_Text block_:
----------------
Sorry if that seems metaphysical..it’s just that recent advances in machine learning, and processing power, have made it so that that letting a computer decide the model type doesn’t seem like a bad idea. An inexpensive desktop can crunch a few billion numbers in no time. But I feel uncomfortable believing that some of these models are anything at all like reality. Boosted regression trees and support vectors don’t feel as solid as f=ma.

Ah! I see that I shouldn’t have let you “guilt” me into commenting prematurely as your reference to different “goodness” functions giving different “best” models clearly qualifies your reference in the first paragraph to only one model being best.

Hey, Will — I don’t pretend to have anywhere near Dr. Briggs’ level of expertise in this matter, but I would say: of course the need to apply a model means we don’t know what reality is. A model, in my understanding, is little more than a way of guessing how the underlying process may react under certain circumstances — it isn’t the underlying process itself.

f=ma is, in fact, a model. It’s known to hold quite well over a very useful range of values of “m” and “a”. But the problem is, assuming that the values “m” and “a” take are real (as opposed to rational) numbers, we can’t ever know them with complete precision, and so it’s possible to get several values of “f” for what we perceive to be the same values of “m” and “a” in an experiment where we accelerate a constant mass a number of times. Presumably, if we repeat the experiment very carefully a sufficient number of times, the measured values of “f” are likely to cluster around the “true” value — the existence of which we can only postulate, and certainly never know for sure. We may be able to isolate it to a smaller and smaller region by improving our experiment, and by taking more and more measurements, but the notion of an “exact” value of “f” is essentially meaningless in practice.

As far as I recall, this was the state of affairs (or at least the zenith of my understanding) when I studied 1st year physics so very long ago…

Thanks for responding to my previous (premature) question.
----------------
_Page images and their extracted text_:
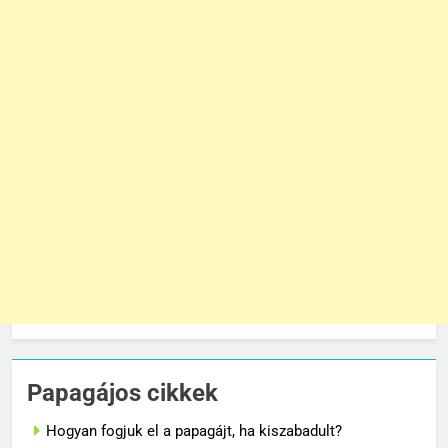
Papagájos cikkek
Hogyan fogjuk el a papagájt, ha kiszabadult?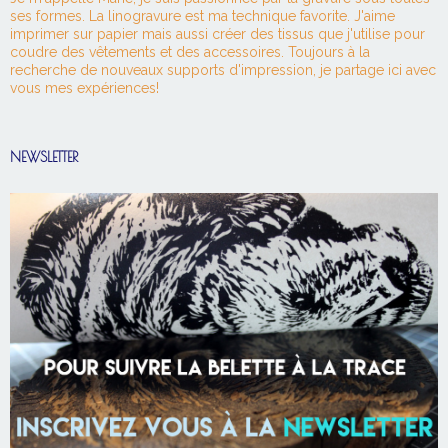
ses formes. La linogravure est ma technique favorite. J'aime
imprimer sur papier mais aussi créer des tissus que j'utilise pour
coudre des vêtements et des accessoires. Toujours à la
recherche de nouveaux supports d'impression, je partage ici avec
vous mes expériences!
NEWSLETTER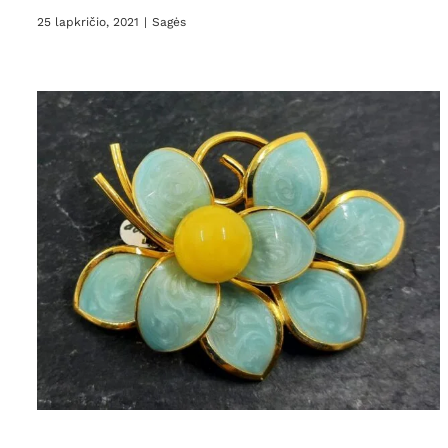
25 lapkričio, 2021
|
Sagės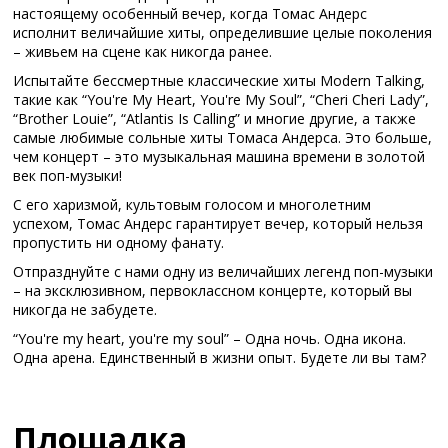
настоящему особенный вечер, когда Томас Андерс
исполнит величайшие хиты, определившие целые поколения
– живьем на сцене как никогда ранее.
Испытайте бессмертные классические хиты Modern Talking,
такие как “You're My Heart, You're My Soul”, “Cheri Cheri Lady”,
“Brother Louie”, “Atlantis Is Calling” и многие другие, а также
самые любимые сольные хиты Томаса Андерса. Это больше,
чем концерт – это музыкальная машина времени в золотой
век поп-музыки!
С его харизмой, культовым голосом и многолетним
успехом, Томас Андерс гарантирует вечер, который нельзя
пропустить ни одному фанату.
Отпразднуйте с нами одну из величайших легенд поп-музыки
– на эксклюзивном, первоклассном концерте, который вы
никогда не забудете.
“You're my heart, you're my soul” – Одна ночь. Одна икона.
Одна арена. Единственный в жизни опыт. Будете ли вы там?
Площадка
----------------
_Task list_:
1) According to the forum discussion of models and reality, over what does f=ma hold quite well?
2) Carry on the forum discussion of models and reality, starting after its last line.
The records have no connection to the text.

_Responses by item number_:
1) Over a very useful range of values of "m" and "a".

2)
I now have another couple.

1) Did I miss something, or is this your first reference to quantities of the form P(M|X)?

(My reservations about your use of conditional probability notation for probabilities computed under various model assumptions are exceeded by those I have about the reverse conditionals in the absence of any specified Bayesian context.)

2) Your equation (23) (or even (23′) seems to imply that in the presence of observations X (and maybe other information E) one or other of Mphys or Mprob *has* to be exactly true, but perhaps by P(M|X) you just mean some kind of “probability” that G(M) is the bigger of the two G values (scare quotes because I still don’t know what kind of probability you mean in such a statement). Am I interpreting you correctly here and, either way on that, what *do* you mean by P(M|X)?

But what if M(prob) was accurate and precise at predicting future X, and M(phys) was a total bust? Wouldn’t that tell us something about M(phys)? For instance, if M(prob) was a regression line from 2000 to 2005, and the post-2005 data fell right on that (decreasing) line? If M(phys) of 2005 predicted an increase which didn’t happen, that’s a black eye of some degree, right?

What if there were some physical models — let’s call them M(skeptic) — that were accurate and precise, but the establishment refuses to consider them, or derides them as poor science? Such as solar (sunspot) models, cosmic ray models, Jupiter models, etc., which predicted the observed decrease, whereas the establishment (CO2) models got the sign wrong and shot off in the wrong direction?

No constructive critique from me.

I think you are doing a very good job in this series.

Do not tell me you are deliberately misleading me when I finally think I begin to understand.

Please.

@Will

There is a difference between a theory and a model. Theories are by definition meant to explain and predict the observable world. Models are built to explore the world. So some models are also theories, and all theories are models.

I don’t understand the fundamental difference between Mphys and Mprob. Aren’t they both arbitrary ways to predict the observables? Why should we be depressed if one type of model does a better job than another – doesn’t it just mean we should probably trust that model more?